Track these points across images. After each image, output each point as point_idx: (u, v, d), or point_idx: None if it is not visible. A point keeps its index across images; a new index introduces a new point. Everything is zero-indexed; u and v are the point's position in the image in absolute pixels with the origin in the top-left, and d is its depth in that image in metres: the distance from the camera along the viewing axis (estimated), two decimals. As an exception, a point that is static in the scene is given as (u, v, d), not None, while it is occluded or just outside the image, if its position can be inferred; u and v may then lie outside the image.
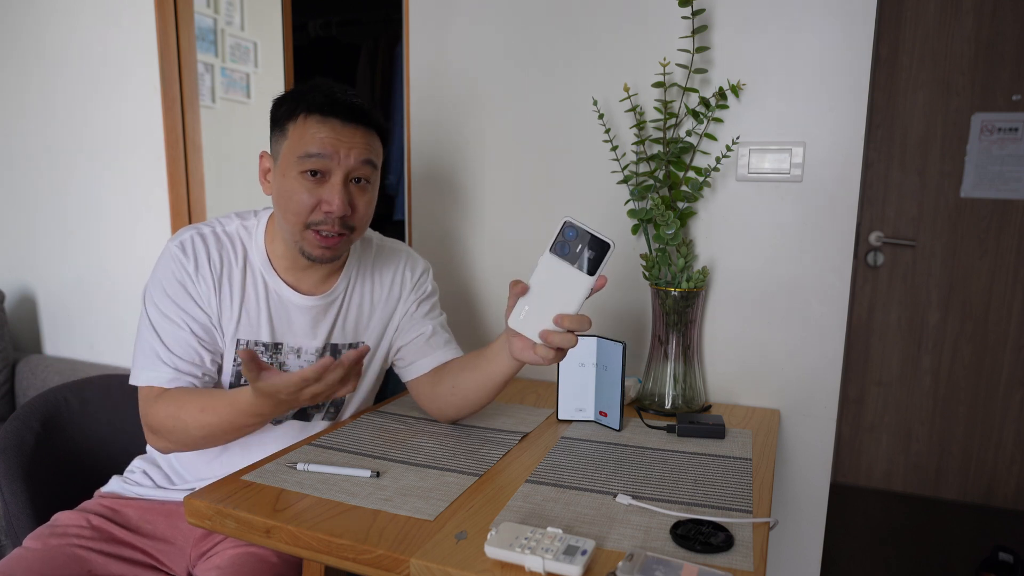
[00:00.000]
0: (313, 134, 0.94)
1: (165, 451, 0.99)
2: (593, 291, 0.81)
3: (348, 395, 1.12)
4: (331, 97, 0.95)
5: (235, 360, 1.02)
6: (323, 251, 0.98)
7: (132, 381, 0.98)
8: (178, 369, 0.97)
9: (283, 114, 0.97)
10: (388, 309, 1.14)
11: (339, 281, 1.09)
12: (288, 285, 1.04)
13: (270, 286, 1.04)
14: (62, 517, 1.01)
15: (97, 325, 1.97)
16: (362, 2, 2.78)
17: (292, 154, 0.95)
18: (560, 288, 0.81)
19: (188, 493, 1.04)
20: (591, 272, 0.80)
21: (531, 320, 0.83)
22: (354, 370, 0.82)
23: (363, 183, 0.99)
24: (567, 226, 0.80)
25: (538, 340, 0.82)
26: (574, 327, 0.81)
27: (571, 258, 0.80)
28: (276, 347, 1.04)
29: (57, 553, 0.94)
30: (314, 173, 0.94)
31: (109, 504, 1.04)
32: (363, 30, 2.79)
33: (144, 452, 1.15)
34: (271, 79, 2.33)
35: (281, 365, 1.05)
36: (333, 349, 1.09)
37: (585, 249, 0.80)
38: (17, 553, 0.94)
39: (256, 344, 1.03)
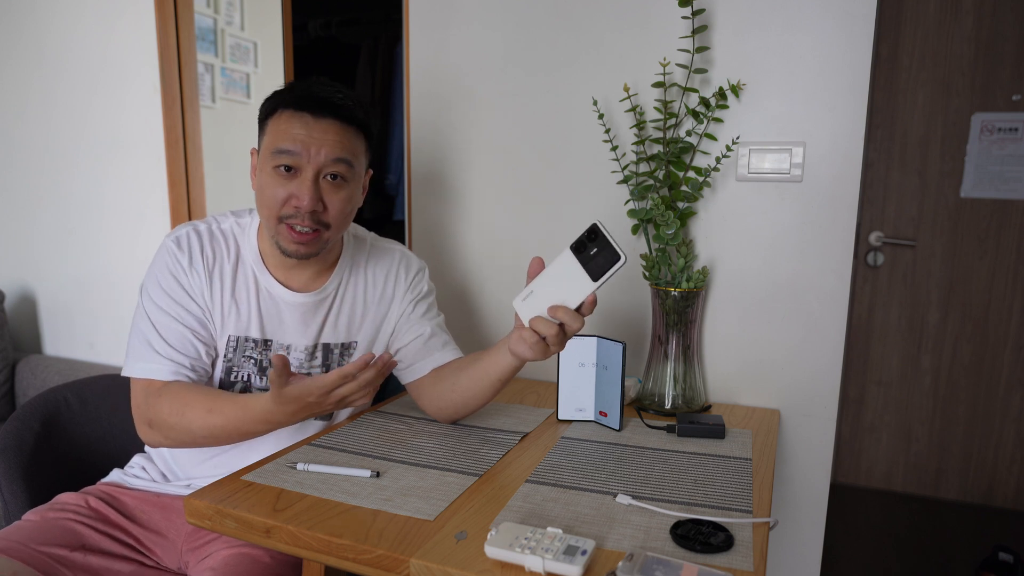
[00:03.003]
0: (285, 129, 0.95)
1: (157, 446, 0.99)
2: (586, 302, 0.84)
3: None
4: (307, 92, 0.96)
5: (226, 356, 1.03)
6: (297, 246, 0.98)
7: (126, 372, 0.99)
8: (175, 361, 0.98)
9: (265, 110, 1.00)
10: (382, 309, 1.14)
11: (331, 279, 1.09)
12: (279, 282, 1.05)
13: (261, 283, 1.04)
14: (63, 496, 1.03)
15: (97, 325, 1.97)
16: (362, 2, 2.78)
17: (267, 150, 0.97)
18: (567, 284, 0.84)
19: (184, 490, 1.05)
20: (596, 277, 0.82)
21: (530, 304, 0.86)
22: (378, 379, 0.85)
23: (338, 180, 0.98)
24: (593, 228, 0.83)
25: (526, 324, 0.85)
26: (567, 321, 0.84)
27: (584, 259, 0.83)
28: (266, 344, 1.05)
29: (53, 525, 0.96)
30: (287, 168, 0.95)
31: (109, 491, 1.06)
32: (363, 30, 2.79)
33: (143, 451, 1.15)
34: (271, 79, 2.33)
35: (269, 362, 1.05)
36: (325, 348, 1.09)
37: (599, 255, 0.82)
38: (15, 524, 0.96)
39: (247, 340, 1.03)
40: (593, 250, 0.82)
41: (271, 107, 0.98)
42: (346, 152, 0.98)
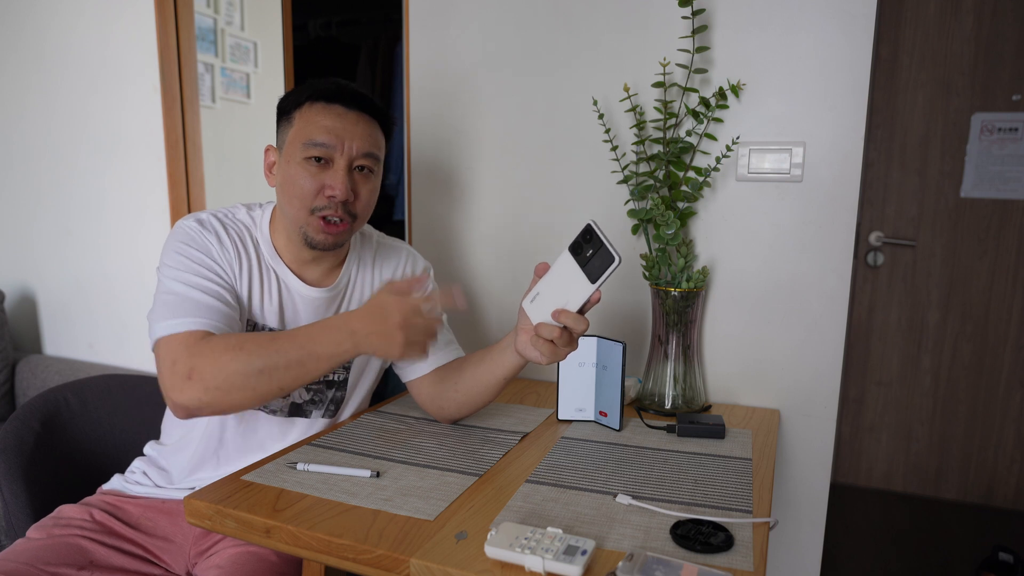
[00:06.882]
0: (318, 121, 0.96)
1: (194, 403, 0.83)
2: (589, 302, 0.83)
3: (350, 392, 1.13)
4: (336, 85, 0.98)
5: None
6: (326, 236, 0.99)
7: (156, 334, 0.88)
8: (217, 311, 0.91)
9: (290, 104, 1.00)
10: None
11: (341, 275, 1.09)
12: (295, 276, 1.05)
13: (280, 275, 1.04)
14: (66, 510, 1.02)
15: (97, 325, 1.97)
16: (362, 2, 2.78)
17: (297, 141, 0.97)
18: (568, 285, 0.84)
19: (188, 492, 1.05)
20: (593, 279, 0.82)
21: (538, 306, 0.87)
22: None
23: (366, 171, 1.01)
24: (587, 229, 0.82)
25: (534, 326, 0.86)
26: (570, 324, 0.84)
27: (582, 260, 0.83)
28: None
29: (60, 543, 0.95)
30: (318, 160, 0.96)
31: (111, 500, 1.05)
32: (363, 30, 2.79)
33: (143, 454, 1.15)
34: (271, 79, 2.33)
35: None
36: None
37: (595, 256, 0.82)
38: (20, 543, 0.95)
39: (263, 328, 1.03)
40: (589, 251, 0.82)
41: (297, 100, 0.99)
42: (374, 145, 1.00)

● **What needs to be done**: Write the listing out a second time exactly, dropping all images.

● **Exercise solution**:
Track these points across images. After each image, output each point as point_idx: (u, v, d), or point_idx: None if it is not visible. A point keeps its index across images; a new index introduces a new point. Everything is zero-indexed; u and v are the point's position in the image in absolute pixels with the origin in the top-left, and d is its depth in that image in metres: the distance from the camera along the viewing axis (estimated), two decimals. As an exception, a point that is static in the scene is given as (u, v, d), not None, while it is occluded or just outside the image, if its position can be inferred; u and v may then lie outside the image.
[00:00.000]
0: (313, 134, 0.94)
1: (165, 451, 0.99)
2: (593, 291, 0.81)
3: (348, 395, 1.12)
4: (331, 97, 0.95)
5: (235, 360, 1.02)
6: (323, 251, 0.98)
7: (132, 381, 0.98)
8: (178, 369, 0.97)
9: (283, 114, 0.97)
10: (388, 309, 1.14)
11: (339, 281, 1.09)
12: (288, 285, 1.04)
13: (270, 286, 1.04)
14: (62, 517, 1.01)
15: (97, 325, 1.97)
16: (362, 2, 2.78)
17: (292, 154, 0.95)
18: (560, 288, 0.81)
19: (188, 493, 1.04)
20: (591, 272, 0.80)
21: (531, 320, 0.83)
22: (354, 370, 0.82)
23: (363, 183, 0.99)
24: (567, 226, 0.80)
25: (538, 340, 0.82)
26: (574, 327, 0.81)
27: (571, 258, 0.80)
28: (276, 347, 1.04)
29: (57, 553, 0.94)
30: (314, 173, 0.94)
31: (109, 504, 1.04)
32: (363, 30, 2.79)
33: (144, 452, 1.15)
34: (271, 79, 2.33)
35: (281, 365, 1.05)
36: (333, 349, 1.09)
37: (585, 249, 0.80)
38: (17, 553, 0.94)
39: (256, 344, 1.03)
[00:03.003]
0: (285, 129, 0.95)
1: (157, 446, 0.99)
2: (586, 302, 0.84)
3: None
4: (307, 92, 0.96)
5: (226, 356, 1.03)
6: (297, 246, 0.98)
7: (126, 372, 0.99)
8: (175, 361, 0.98)
9: (265, 110, 1.00)
10: (382, 309, 1.14)
11: (331, 279, 1.09)
12: (279, 282, 1.05)
13: (261, 283, 1.04)
14: (63, 496, 1.03)
15: (97, 325, 1.97)
16: (362, 2, 2.78)
17: (267, 150, 0.97)
18: (567, 284, 0.84)
19: (184, 490, 1.05)
20: (596, 277, 0.82)
21: (530, 304, 0.86)
22: (378, 379, 0.85)
23: (338, 180, 0.98)
24: (593, 228, 0.83)
25: (526, 324, 0.85)
26: (567, 321, 0.84)
27: (584, 259, 0.83)
28: (266, 344, 1.05)
29: (53, 525, 0.96)
30: (287, 168, 0.95)
31: (109, 491, 1.06)
32: (363, 30, 2.79)
33: (143, 451, 1.15)
34: (271, 79, 2.33)
35: (269, 362, 1.05)
36: (325, 348, 1.09)
37: (599, 255, 0.82)
38: (15, 524, 0.96)
39: (247, 340, 1.03)
40: (593, 250, 0.82)
41: (271, 107, 0.98)
42: (346, 152, 0.98)
[00:06.882]
0: (318, 121, 0.96)
1: (194, 403, 0.83)
2: (589, 302, 0.83)
3: (350, 392, 1.13)
4: (336, 85, 0.98)
5: None
6: (326, 236, 0.99)
7: (156, 334, 0.88)
8: (217, 311, 0.91)
9: (290, 104, 1.00)
10: None
11: (341, 275, 1.09)
12: (295, 276, 1.05)
13: (280, 275, 1.04)
14: (66, 510, 1.02)
15: (97, 325, 1.97)
16: (362, 2, 2.78)
17: (297, 141, 0.97)
18: (568, 285, 0.84)
19: (188, 492, 1.05)
20: (593, 279, 0.82)
21: (538, 306, 0.87)
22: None
23: (366, 171, 1.01)
24: (587, 229, 0.82)
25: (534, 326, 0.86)
26: (570, 324, 0.84)
27: (582, 260, 0.83)
28: None
29: (60, 543, 0.95)
30: (318, 160, 0.96)
31: (111, 500, 1.05)
32: (363, 30, 2.79)
33: (143, 454, 1.15)
34: (271, 79, 2.33)
35: None
36: None
37: (595, 256, 0.82)
38: (20, 543, 0.95)
39: (263, 328, 1.03)
40: (589, 251, 0.82)
41: (297, 100, 0.99)
42: (374, 145, 1.00)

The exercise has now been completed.